## WORK REQUEST
Read through the entries below and copy each line where "Kaggle" turns up.

## RECORDS SUPPLIED
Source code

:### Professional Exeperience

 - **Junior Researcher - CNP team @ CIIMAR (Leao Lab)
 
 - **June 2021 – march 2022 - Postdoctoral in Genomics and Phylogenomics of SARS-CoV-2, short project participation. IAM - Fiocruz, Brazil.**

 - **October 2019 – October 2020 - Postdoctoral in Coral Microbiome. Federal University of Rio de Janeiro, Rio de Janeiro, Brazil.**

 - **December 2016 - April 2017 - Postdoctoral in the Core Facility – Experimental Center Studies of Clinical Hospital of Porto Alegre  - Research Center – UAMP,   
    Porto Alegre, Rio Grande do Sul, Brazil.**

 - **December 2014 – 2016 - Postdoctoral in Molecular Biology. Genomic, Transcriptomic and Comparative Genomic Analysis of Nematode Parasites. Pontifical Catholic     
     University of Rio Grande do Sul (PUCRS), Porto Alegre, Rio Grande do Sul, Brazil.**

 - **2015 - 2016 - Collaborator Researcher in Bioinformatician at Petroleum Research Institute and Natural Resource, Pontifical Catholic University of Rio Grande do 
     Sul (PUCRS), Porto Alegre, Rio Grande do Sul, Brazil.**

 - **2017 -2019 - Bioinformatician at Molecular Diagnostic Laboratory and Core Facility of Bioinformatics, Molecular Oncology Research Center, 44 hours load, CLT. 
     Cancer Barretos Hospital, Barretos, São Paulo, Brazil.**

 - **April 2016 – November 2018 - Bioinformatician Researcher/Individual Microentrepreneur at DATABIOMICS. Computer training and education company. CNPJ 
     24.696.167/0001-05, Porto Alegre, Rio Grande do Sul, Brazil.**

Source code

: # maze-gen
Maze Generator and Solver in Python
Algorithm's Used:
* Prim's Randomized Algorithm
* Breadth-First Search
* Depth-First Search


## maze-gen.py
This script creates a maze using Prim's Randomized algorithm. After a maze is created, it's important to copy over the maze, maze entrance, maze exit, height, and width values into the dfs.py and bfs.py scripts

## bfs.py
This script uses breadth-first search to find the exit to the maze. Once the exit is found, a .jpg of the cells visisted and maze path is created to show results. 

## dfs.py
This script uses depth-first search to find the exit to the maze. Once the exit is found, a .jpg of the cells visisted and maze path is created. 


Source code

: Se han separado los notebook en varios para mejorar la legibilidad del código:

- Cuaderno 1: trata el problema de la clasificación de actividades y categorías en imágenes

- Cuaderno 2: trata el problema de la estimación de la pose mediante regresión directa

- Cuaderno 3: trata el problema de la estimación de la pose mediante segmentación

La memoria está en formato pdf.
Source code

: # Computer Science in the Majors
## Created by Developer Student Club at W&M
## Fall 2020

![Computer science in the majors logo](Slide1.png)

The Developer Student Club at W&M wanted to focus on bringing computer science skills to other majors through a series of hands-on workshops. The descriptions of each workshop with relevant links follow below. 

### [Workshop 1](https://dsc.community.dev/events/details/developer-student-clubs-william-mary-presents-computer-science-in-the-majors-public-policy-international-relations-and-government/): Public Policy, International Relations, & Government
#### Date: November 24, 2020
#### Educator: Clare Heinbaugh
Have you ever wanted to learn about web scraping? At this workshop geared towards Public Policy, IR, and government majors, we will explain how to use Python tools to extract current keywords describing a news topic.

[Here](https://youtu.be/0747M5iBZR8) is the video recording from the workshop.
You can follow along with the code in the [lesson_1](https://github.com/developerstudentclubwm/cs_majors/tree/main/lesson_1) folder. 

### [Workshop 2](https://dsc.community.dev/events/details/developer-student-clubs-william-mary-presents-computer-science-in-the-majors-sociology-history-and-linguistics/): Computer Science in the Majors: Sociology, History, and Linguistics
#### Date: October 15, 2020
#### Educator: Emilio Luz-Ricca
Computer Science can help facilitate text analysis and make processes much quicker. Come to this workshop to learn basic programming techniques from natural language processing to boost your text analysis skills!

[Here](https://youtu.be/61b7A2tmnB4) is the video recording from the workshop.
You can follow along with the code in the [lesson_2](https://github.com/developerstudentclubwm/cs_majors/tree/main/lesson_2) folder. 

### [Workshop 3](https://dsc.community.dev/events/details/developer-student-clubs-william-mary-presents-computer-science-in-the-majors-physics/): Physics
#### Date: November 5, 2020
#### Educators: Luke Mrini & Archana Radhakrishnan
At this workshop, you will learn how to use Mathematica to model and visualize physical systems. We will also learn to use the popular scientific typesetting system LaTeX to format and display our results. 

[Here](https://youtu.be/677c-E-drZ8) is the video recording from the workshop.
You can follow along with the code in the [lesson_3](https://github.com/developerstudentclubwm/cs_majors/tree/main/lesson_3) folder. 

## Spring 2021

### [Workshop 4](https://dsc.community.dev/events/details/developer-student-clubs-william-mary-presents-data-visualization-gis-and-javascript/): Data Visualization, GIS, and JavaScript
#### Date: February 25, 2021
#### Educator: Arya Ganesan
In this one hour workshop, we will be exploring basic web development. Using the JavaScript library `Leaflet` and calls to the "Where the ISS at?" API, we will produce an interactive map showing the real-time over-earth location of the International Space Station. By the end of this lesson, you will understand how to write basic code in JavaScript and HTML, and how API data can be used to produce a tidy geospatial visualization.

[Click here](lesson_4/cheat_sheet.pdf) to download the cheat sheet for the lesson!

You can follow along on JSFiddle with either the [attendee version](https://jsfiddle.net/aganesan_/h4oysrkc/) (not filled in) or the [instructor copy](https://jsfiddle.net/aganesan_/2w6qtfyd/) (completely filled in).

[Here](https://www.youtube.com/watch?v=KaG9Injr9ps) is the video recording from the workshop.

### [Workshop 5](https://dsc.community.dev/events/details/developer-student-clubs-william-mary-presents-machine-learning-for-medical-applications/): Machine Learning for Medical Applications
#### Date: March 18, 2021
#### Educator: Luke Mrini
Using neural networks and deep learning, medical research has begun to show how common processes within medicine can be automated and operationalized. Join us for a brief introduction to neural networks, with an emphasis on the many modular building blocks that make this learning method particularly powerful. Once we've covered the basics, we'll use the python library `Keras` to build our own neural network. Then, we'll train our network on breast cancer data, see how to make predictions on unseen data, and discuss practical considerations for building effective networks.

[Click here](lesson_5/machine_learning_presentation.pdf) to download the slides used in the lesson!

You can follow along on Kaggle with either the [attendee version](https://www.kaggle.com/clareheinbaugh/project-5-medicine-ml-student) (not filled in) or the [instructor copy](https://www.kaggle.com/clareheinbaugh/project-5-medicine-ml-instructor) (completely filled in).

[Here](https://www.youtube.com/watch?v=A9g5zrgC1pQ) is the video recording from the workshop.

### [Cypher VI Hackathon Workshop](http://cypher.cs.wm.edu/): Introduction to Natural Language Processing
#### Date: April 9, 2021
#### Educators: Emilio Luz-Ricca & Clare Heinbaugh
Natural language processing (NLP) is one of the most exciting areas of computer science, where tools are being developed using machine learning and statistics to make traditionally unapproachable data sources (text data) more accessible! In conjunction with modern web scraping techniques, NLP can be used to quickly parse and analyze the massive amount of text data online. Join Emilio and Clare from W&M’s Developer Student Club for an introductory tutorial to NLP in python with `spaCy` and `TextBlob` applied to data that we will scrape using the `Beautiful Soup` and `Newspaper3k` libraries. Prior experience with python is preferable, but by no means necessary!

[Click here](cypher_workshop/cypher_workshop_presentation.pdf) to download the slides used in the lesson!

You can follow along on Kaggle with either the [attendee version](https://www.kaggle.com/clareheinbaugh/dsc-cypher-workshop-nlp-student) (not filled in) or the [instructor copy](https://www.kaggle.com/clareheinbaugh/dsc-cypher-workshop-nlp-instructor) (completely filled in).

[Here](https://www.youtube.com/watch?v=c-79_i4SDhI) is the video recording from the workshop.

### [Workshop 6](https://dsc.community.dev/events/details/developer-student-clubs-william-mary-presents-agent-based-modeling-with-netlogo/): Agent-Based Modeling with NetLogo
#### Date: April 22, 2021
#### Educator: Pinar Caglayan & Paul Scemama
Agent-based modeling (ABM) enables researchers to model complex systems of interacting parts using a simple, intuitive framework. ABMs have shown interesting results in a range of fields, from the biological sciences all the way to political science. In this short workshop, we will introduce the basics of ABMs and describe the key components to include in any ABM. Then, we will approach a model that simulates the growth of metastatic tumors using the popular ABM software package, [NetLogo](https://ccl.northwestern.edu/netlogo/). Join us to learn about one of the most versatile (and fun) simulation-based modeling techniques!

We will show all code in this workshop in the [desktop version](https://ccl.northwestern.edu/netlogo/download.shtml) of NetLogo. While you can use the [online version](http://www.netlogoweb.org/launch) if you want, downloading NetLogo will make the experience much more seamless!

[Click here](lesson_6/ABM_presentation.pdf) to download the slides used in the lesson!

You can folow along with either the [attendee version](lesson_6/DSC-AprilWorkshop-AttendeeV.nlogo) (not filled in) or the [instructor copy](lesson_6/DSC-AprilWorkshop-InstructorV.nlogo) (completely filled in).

## COMPLETED EXERCISE
You can follow along on Kaggle with either the [attendee version](https://www.kaggle.com/clareheinbaugh/project-5-medicine-ml-student) (not filled in) or the [instructor copy](https://www.kaggle.com/clareheinbaugh/project-5-medicine-ml-instructor) (completely filled in).
You can follow along on Kaggle with either the [attendee version](https://www.kaggle.com/clareheinbaugh/dsc-cypher-workshop-nlp-student) (not filled in) or the [instructor copy](https://www.kaggle.com/clareheinbaugh/dsc-cypher-workshop-nlp-instructor) (completely filled in).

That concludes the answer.